Aus den ehemaligen zentralasiatischen Sowjetrepubliken, die seit dem Austritt aus der Sowjetunion ökonomisch abgestürzt sind, kamen in den letzten Jahrzehnten über sechs Millionen Menschen nach Russland, die nun als billige Arbeitskräfte ausgebeutet werden, während sie tagtäglich rassistisch diskriminiert werden. Im Osten Russlands wächst die Anzahl verlassener Dörfer und Siedlungen durch die Landflucht jährlich an. Angehörige indigener Völker sind der Kontrolle und Unterdrückung durch den russischen Staat ausgesetzt. Ein Beispiel dafür ist das staatliche Register, in das sich alle indigenen Völker eintragen lassen müssen oder die rassistische Polizeigewalt, der sie kontinuierlich ausgesetzt sind.

De- oder Rekolonisierung?

Wo steht der postsowjetische Raum jetzt, nach 30 Jahren? Es gibt Anzeichen für eine De- sowie Rekolonisierung. Manche Aktivist*innen oder Politiker*innen arbeiten an einer Wiederentdeckung und Restaurierung der eigenen Kultur, indem sie zum Beispiel erkämpfen, indigene Sprachen wieder an den Schulen zu unterrichten, die Geschichte der Unterdrückung des eigenen Volkes durch Ausstellungen zu erzählen oder etwas mehr Autonomie über die eigene Region zu erhalten. Denn noch immer werden, trotz des in Russland vorherrschenden Föderalismus, alle wichtigen Entscheidungen im Kreml getroffen. Dieser ist sich darüber bewusst, dass regionale Separatismusbewegungen, so unwahrscheinlich sie zum aktuellen Zeitpunkt auch sind, Moskau ökonomisch, politisch und territorial gefährlich werden könnten. Nationale Emanzipationsbewegungen werden unterdrückt – die beiden Tschetschenienkriege nach den Versuchen, nationale Unabhängigkeit zu erlangen, sind vielen Menschen in Russland noch immer schmerzlich bewusst.

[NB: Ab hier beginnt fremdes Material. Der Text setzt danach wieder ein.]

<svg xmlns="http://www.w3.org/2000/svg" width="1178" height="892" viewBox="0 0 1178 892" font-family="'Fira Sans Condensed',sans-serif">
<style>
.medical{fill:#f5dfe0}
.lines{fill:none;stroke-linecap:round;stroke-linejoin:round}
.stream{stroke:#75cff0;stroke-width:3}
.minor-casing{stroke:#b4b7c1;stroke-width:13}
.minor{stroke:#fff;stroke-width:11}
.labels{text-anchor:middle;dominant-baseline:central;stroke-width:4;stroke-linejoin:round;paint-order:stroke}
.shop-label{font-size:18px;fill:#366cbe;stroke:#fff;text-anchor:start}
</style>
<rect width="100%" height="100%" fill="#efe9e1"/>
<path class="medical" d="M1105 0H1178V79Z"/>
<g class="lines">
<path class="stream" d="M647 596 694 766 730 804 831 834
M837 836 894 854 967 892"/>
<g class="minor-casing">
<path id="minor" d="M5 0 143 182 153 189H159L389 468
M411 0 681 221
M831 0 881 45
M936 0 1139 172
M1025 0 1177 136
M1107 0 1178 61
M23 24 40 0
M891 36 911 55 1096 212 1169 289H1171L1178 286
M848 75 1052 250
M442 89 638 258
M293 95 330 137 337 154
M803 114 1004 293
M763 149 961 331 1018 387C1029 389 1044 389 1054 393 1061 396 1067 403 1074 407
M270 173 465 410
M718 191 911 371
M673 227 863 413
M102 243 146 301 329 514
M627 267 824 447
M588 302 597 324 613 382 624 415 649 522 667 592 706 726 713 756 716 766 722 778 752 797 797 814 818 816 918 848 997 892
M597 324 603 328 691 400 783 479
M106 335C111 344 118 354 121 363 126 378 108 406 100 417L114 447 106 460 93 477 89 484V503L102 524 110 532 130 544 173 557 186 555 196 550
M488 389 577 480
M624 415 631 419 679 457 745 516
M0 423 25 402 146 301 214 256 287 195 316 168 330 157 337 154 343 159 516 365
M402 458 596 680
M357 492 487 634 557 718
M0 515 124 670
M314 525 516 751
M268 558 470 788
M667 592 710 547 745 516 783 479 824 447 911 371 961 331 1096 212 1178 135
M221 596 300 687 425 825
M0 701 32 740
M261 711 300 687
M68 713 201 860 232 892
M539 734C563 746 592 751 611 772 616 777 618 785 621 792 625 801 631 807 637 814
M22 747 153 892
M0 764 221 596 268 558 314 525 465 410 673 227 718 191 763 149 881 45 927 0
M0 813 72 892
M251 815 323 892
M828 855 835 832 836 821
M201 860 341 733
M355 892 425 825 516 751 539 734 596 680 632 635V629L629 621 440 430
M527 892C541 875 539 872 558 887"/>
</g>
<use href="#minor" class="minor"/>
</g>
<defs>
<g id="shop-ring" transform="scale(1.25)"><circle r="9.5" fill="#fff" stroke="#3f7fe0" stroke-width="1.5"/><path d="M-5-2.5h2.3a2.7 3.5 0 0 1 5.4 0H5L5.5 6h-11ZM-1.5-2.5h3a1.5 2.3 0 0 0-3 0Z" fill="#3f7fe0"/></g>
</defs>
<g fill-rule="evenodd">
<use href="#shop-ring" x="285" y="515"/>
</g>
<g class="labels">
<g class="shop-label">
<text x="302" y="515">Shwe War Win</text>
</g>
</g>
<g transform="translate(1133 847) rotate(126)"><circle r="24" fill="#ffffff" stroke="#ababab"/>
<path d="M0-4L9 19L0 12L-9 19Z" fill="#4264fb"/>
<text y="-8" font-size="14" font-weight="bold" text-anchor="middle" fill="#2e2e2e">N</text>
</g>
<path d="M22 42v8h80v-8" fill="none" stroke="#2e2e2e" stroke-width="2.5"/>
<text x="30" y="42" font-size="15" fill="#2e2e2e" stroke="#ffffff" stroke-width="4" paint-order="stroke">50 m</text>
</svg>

Die postsowjetische und gleichzeitig postkoloniale Erfahrung lässt sich nur sehr schwer mit der klassischen postkolonialen Theorie erklären, die erst spät Einzug in den russischen akademischen Diskurs hatte. Obwohl es im postsowjetischen Raum Forscher*innen gab, die sich mit postkolonialen Problemen auseinandersetzten, wies die russische Wissenschaft die bloße Möglichkeit, den Status quo in Frage zu stellen, lange erfolgreich zurück. Nichtsdestotrotz ist es wichtig, sich daran zu erinnern, dass alternative dekoloniale Infrastrukturen bereits außerhalb von Räumen, die sich mit reiner Theorie befassen, im Graswurzelaktivismus vor Ort wuchern. Eines der inspirierendsten Beispiele für die Infrastruktur des dekolonialen Widerstands ist die zivilgesellschaftliche Initiative Crimean Solidarity. Diese von Krimtatar*innen geführte Organisation hat sich zum Ziel gesetzt, Menschen zu unterstützen, die vom russischen Staat auf der Krim diskriminiert werden und die Geschichte der Krimtatar*innen aufzuarbeiten. 

Anmerkung:

Wichtige Anstöße zu meiner Recherche gab mir die dekoloniale Forscherin Sasha Shestakova. Ihre Arbeiten sind zu einem großen Teil hier auf Englisch zugänglich: https://dccoop.info/Sasha-about

Anastasia Tikhomirova

ist freie Journalistin und Kulturwissenschaftlerin. Sie war kürzlich als Gastredakteurin bei der russischen oppositionellen Zeitung Novaya Gazeta in Moskau im Rahmen eines IJP-Stipendiums.